Cap.
1 – Introduzione: chi sono io?
Per esempio potresti
pensare che “sono una persona unica, un essere dotato di certi potenziali; sono
gentile, ma a volte crudele; amorevole, ma a volte ostile; sono padre e
avvocato, mi piace la pesca e la pallacanestro …”. E così la tua lista di
sentimenti e pensieri può proseguire.
Tuttavia, vi è un altro
processo fondamentale sottostante l’intero procedimento per stabilire
un’identità. Qualcosa di molto semplice si verifica quando rispondi alla
domanda: “Chi sei tu?”. Quando descrivi o spieghi, o quando stai soltanto
percependo nel tuo intimo il tuo “Sé”, ciò che stai facendo in realtà, che tu
lo sappia o no, è tracciare mentalmente una linea o confine attraverso l’intero
campo della tua esperienza, e percepirai o chiamerai tutto ciò che si trova
all’interno di tale confine il tuo “Sé”, mentre percepirai come il tuo “non-Sé”
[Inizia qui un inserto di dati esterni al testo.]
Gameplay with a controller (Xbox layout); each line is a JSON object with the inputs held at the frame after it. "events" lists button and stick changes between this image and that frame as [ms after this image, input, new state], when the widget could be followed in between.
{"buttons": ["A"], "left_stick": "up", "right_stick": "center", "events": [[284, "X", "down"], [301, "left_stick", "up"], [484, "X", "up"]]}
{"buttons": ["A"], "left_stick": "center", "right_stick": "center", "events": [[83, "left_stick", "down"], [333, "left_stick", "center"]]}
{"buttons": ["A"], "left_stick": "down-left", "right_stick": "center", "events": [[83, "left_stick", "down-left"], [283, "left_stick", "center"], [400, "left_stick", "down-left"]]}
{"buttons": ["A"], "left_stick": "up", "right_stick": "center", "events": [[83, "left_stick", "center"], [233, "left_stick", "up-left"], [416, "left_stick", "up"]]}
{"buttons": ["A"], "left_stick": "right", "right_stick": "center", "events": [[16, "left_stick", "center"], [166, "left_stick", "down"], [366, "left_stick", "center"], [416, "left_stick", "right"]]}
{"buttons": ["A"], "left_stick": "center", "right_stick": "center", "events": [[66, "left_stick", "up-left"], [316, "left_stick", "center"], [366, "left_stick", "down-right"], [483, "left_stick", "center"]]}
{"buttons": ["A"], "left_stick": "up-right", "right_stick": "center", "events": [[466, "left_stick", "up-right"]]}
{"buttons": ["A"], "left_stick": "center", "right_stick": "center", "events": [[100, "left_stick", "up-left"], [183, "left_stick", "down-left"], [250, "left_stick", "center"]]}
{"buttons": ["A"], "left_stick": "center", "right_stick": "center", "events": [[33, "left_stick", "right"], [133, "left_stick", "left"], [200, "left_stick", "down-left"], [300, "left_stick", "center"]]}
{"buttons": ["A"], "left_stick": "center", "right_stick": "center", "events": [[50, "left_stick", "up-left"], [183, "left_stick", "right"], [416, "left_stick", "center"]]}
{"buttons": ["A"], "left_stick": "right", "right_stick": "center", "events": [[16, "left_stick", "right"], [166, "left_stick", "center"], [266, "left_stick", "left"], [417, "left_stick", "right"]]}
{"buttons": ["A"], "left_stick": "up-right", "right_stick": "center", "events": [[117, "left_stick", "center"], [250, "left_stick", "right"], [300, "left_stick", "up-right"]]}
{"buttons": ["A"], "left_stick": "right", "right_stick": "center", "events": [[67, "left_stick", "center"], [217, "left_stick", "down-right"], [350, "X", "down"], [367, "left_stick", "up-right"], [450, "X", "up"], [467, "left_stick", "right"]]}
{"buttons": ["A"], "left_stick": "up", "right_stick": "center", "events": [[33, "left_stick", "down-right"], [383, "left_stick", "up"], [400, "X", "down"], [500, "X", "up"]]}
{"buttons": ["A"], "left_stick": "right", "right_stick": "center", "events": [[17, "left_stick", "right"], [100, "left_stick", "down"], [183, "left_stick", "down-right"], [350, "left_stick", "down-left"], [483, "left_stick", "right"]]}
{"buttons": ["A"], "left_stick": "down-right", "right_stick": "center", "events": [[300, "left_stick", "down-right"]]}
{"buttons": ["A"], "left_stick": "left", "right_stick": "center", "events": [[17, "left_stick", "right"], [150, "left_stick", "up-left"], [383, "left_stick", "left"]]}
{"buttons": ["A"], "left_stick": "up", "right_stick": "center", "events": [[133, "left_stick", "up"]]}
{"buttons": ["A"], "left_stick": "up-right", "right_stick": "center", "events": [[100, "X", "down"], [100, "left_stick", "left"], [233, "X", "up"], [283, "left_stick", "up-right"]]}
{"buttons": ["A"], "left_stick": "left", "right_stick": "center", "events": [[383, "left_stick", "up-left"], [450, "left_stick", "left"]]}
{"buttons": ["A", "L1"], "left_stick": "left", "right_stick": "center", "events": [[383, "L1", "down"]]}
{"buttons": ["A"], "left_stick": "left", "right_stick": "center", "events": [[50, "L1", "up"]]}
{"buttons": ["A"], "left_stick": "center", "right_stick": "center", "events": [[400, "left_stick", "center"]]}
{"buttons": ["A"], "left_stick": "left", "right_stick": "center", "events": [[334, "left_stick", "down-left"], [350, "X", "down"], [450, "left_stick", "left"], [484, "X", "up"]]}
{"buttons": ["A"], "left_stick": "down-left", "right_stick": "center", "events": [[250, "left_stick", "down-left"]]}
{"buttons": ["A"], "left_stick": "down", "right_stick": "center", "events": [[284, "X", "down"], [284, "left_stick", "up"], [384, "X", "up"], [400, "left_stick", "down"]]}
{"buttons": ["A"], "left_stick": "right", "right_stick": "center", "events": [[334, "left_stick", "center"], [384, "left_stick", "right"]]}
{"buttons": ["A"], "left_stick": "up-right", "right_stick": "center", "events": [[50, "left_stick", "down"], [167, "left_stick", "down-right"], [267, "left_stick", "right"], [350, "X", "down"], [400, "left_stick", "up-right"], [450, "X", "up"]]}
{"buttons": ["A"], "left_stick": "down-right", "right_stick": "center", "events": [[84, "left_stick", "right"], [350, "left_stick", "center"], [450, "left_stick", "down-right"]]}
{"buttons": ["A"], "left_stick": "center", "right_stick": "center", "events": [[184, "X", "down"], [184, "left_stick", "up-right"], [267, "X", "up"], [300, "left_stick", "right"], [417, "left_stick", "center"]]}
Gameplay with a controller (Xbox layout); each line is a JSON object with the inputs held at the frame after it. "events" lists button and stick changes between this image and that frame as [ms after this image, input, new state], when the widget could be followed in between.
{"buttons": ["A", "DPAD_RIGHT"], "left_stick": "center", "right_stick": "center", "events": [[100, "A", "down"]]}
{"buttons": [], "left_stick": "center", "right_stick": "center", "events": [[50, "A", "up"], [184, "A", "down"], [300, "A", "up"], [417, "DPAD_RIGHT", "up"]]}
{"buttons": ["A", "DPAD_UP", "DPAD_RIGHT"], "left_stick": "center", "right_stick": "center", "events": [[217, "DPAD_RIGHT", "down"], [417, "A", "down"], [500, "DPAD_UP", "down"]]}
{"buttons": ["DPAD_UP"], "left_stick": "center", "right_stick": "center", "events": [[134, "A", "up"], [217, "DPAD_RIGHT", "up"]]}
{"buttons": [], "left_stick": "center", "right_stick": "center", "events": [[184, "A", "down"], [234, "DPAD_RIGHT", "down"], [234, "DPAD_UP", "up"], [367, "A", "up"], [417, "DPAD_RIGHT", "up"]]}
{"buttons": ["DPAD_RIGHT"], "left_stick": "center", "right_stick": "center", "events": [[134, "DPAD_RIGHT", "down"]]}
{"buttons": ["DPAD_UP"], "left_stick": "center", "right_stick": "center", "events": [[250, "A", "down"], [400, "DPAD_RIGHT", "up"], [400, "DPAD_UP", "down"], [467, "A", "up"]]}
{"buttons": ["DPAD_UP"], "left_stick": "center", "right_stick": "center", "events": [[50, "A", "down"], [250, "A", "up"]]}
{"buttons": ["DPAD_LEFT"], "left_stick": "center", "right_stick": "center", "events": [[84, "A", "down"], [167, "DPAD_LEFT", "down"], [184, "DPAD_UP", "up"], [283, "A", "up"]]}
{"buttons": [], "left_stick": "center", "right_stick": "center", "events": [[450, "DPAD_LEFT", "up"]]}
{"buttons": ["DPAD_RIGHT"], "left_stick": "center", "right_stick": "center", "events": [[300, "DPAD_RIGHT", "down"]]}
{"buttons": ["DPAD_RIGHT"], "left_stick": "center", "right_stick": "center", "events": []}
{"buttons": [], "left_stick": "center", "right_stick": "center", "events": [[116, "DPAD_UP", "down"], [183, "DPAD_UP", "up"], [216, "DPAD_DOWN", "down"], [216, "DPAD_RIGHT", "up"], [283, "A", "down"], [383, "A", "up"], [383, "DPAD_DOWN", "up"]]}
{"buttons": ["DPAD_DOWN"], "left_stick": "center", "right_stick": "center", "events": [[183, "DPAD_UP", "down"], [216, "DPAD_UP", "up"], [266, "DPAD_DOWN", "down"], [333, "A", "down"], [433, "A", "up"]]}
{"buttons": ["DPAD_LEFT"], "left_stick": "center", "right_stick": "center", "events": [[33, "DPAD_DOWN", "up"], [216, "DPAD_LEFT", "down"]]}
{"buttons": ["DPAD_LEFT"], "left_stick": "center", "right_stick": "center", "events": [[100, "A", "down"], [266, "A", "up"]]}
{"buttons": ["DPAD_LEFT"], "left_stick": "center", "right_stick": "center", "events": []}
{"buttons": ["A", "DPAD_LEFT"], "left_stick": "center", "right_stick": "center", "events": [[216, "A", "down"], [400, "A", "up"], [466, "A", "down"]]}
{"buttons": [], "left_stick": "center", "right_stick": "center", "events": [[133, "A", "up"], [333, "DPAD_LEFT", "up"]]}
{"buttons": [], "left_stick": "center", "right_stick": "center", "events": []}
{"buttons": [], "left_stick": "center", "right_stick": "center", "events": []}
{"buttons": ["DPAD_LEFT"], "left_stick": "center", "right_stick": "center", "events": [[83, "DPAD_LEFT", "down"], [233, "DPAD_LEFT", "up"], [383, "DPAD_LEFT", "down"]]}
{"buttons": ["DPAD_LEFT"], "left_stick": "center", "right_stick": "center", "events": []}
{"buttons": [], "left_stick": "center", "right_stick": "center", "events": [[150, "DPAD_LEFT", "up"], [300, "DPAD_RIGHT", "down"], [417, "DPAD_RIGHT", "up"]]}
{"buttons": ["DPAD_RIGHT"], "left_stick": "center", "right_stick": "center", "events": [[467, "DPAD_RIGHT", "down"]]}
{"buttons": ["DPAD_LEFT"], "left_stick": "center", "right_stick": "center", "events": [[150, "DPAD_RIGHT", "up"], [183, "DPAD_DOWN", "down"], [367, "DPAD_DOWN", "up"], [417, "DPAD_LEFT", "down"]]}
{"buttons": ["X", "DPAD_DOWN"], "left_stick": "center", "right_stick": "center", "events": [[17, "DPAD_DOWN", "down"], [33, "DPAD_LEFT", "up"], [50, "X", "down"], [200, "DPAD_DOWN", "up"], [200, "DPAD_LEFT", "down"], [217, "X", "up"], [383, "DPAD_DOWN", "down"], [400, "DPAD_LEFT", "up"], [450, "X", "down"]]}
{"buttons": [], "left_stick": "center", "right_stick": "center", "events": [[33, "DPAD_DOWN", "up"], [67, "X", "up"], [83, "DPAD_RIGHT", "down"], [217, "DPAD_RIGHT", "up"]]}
tutto ciò che si trova all’esterno di tale confine. La tua auto-identità, in
altre parole, dipende interamente da dove tracci la linea di confine.
Così quando dici “il mio
Sé”, tracci una linea di confine tra ciò che è te e ciò che non è te. Quando
rispondi alla domanda “Chi sei tu?” descrivi semplicemente ciò che si trova
all’interno di tale linea. La cosiddetta crisi di identità si verifica quando
non sai come o dove tracciare tale linea. In breve, “Chi sei tu?” significa
“Dove tracci il confine?”.
Il fatto più interessante
circa tale linea di confine è che può spostarsi, e ciò accade spesso. La linea
può essere dunque ri-tracciata.
La linea di confine più
comune che gli individui tracciano o che riconoscono come valida è quella della
pelle che circonda tutto l’organismo.
Il confine tra la mente e
il corpo è tracciato e la persona si identifica rigidamente con il primo.
In breve, ciò che
l’individuo ritiene essere la sua auto-identità non comprende tutto l’organismo nel suo complesso, ma solo un
aspetto di tale organismo, e cioè, il suo ego. Egli si identifica quindi con
un’autoimmagine mentale più o meno
precisa, con processi emotivi e intellettuali associati all’autoimmagine.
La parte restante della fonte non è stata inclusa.